With temperatures 3.8°C above the 1991-2020 average, November 2025 ranks as Cyprus’s second warmest on record, confirming projections by the Cyprus Institute.

Alongside rising temperatures, drought persists, with dam inflows in November at just 18 per cent of the 2015-2025 average, part of a three-year decline, according to water development department data.

Since 2023, Cyprus has seen some of the lowest yearly water inflows in the past decade, with large year-to-year swings complicating water management.

Between November and January 2025-26, temperatures are expected to stay above normal while rainfall will be 50-75 per cent below average, with drought hitting the southeastern and interior regions hardest, according to the meteorology department’s seasonal forecast.

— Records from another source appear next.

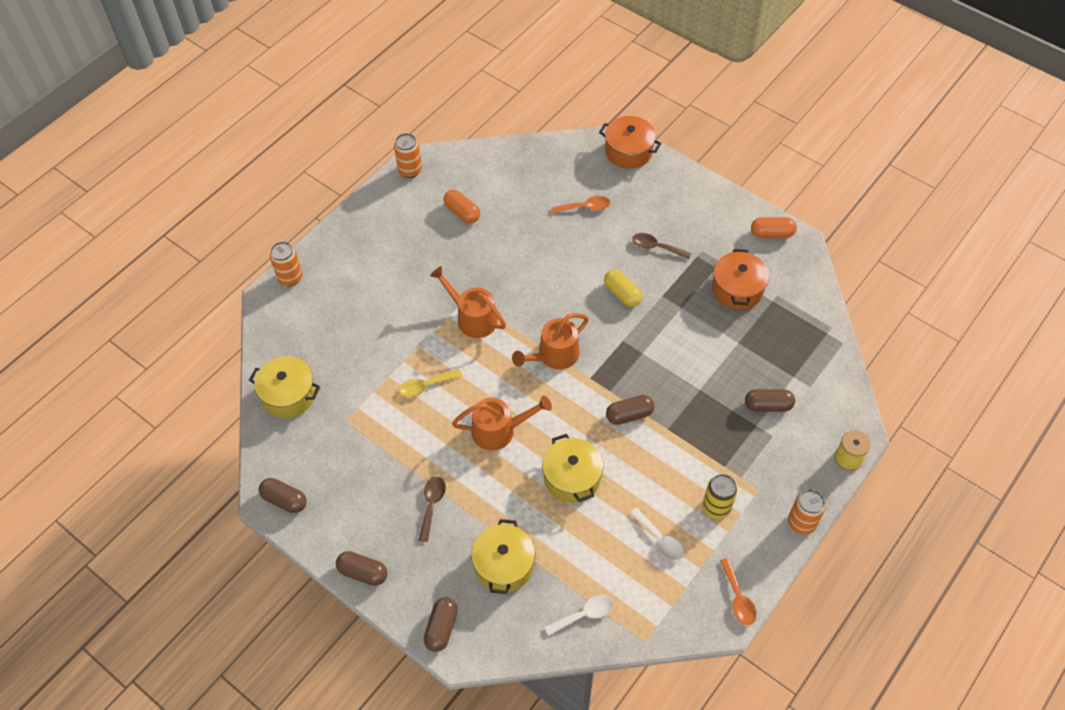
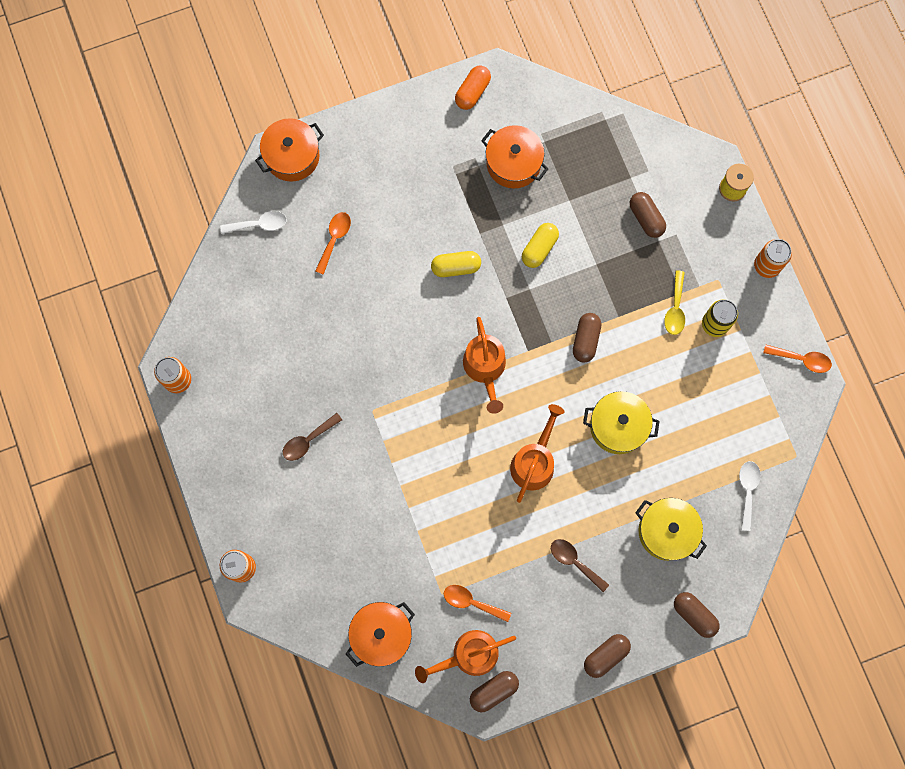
camera: 60 degrees left, 20 degrees up
yellow pot [249,356,320,418] -> orange pot [346,602,415,667]
yellow spoon [399,369,462,397] -> yellow spoon moved to [664,271,685,335]
orange watering can [430,266,506,338] -> orange watering can moved to [415,630,516,683]
orange capsule [444,189,480,223] -> none
white spoon [630,508,684,562] -> white spoon moved to [220,211,287,234]
brown spoon [632,233,691,260] -> brown spoon moved to [283,413,342,461]
brown capsule [745,389,795,412] -> brown capsule turned 60 degrees counterclockwise [630,192,666,238]
none -> orange spoon [444,585,511,622]
none -> yellow capsule [522,223,559,268]

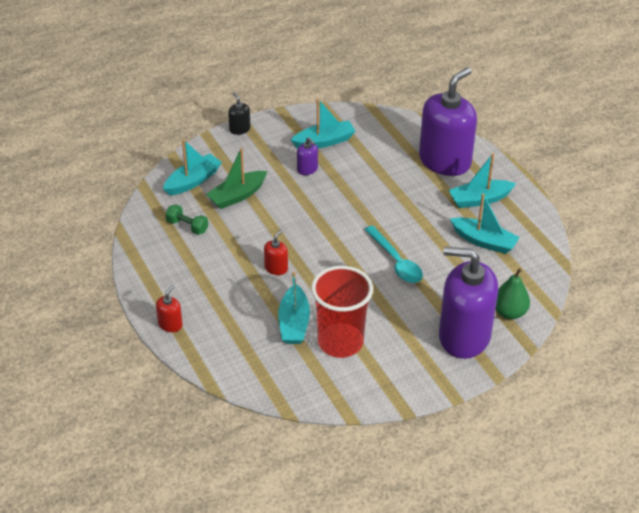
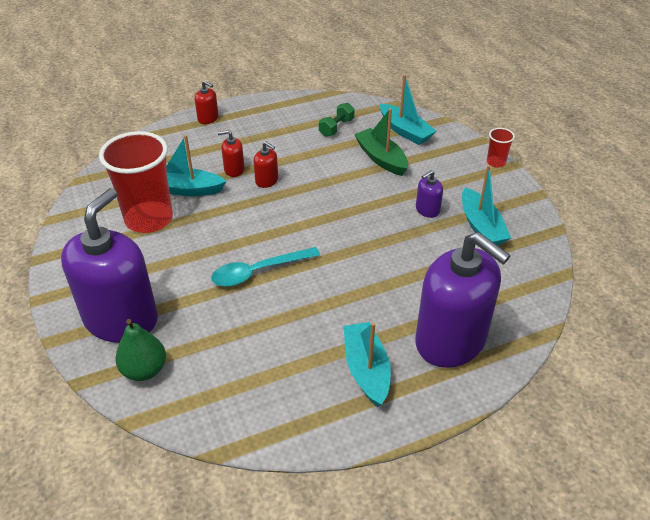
camera: 95 degrees right, 0 degrees up
black soap dispenser [228,92,251,135] -> red cup [487,128,515,168]
turquoise boat [450,193,520,254] -> none
none -> red soap dispenser [218,130,245,177]

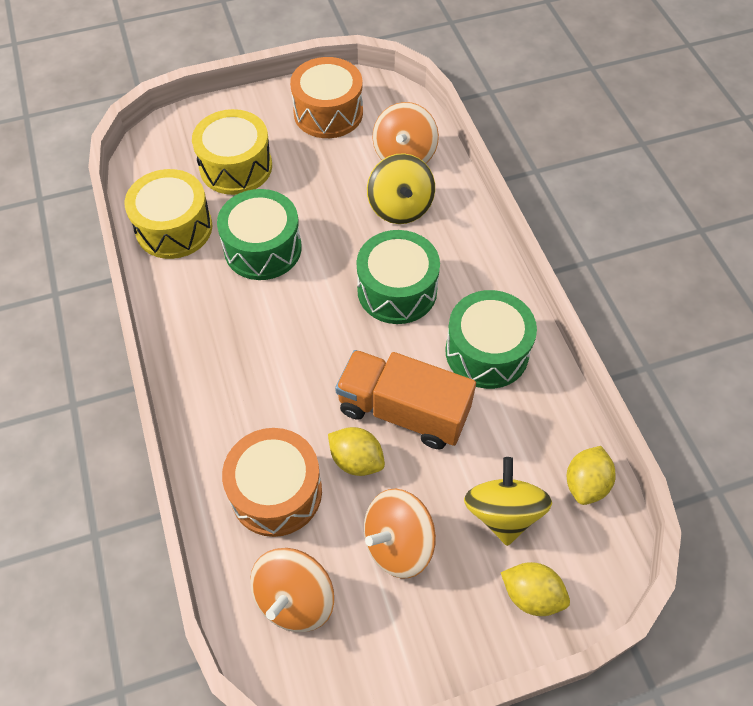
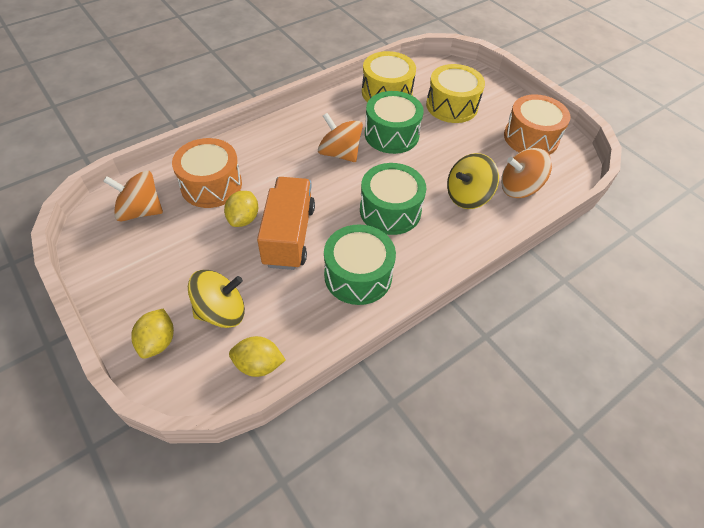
camera: 70 degrees right, 5 degrees down
orange spinning top [364,489,436,578] -> orange spinning top moved to [318,113,363,162]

These trends align with the Cyprus Institute’s CARE-C study, which found temperatures rising 0.4-0.6°C per decade (1981-2018) and autumn rainfall decreasing by up to 10 mm per decade.

Looking ahead, under high-emission scenarios, Cyprus could warm by over 4°C annually and see a 20-30 per cent drop in rainfall by century’s end.

The institute warns that “November 2025 is not an isolated event – it’s part of the broader climate change pattern already affecting Cyprus.

It stresses that rising temperatures and shrinking water resources demand urgent action to adapt and protect the island’s water, agriculture, and energy sectors.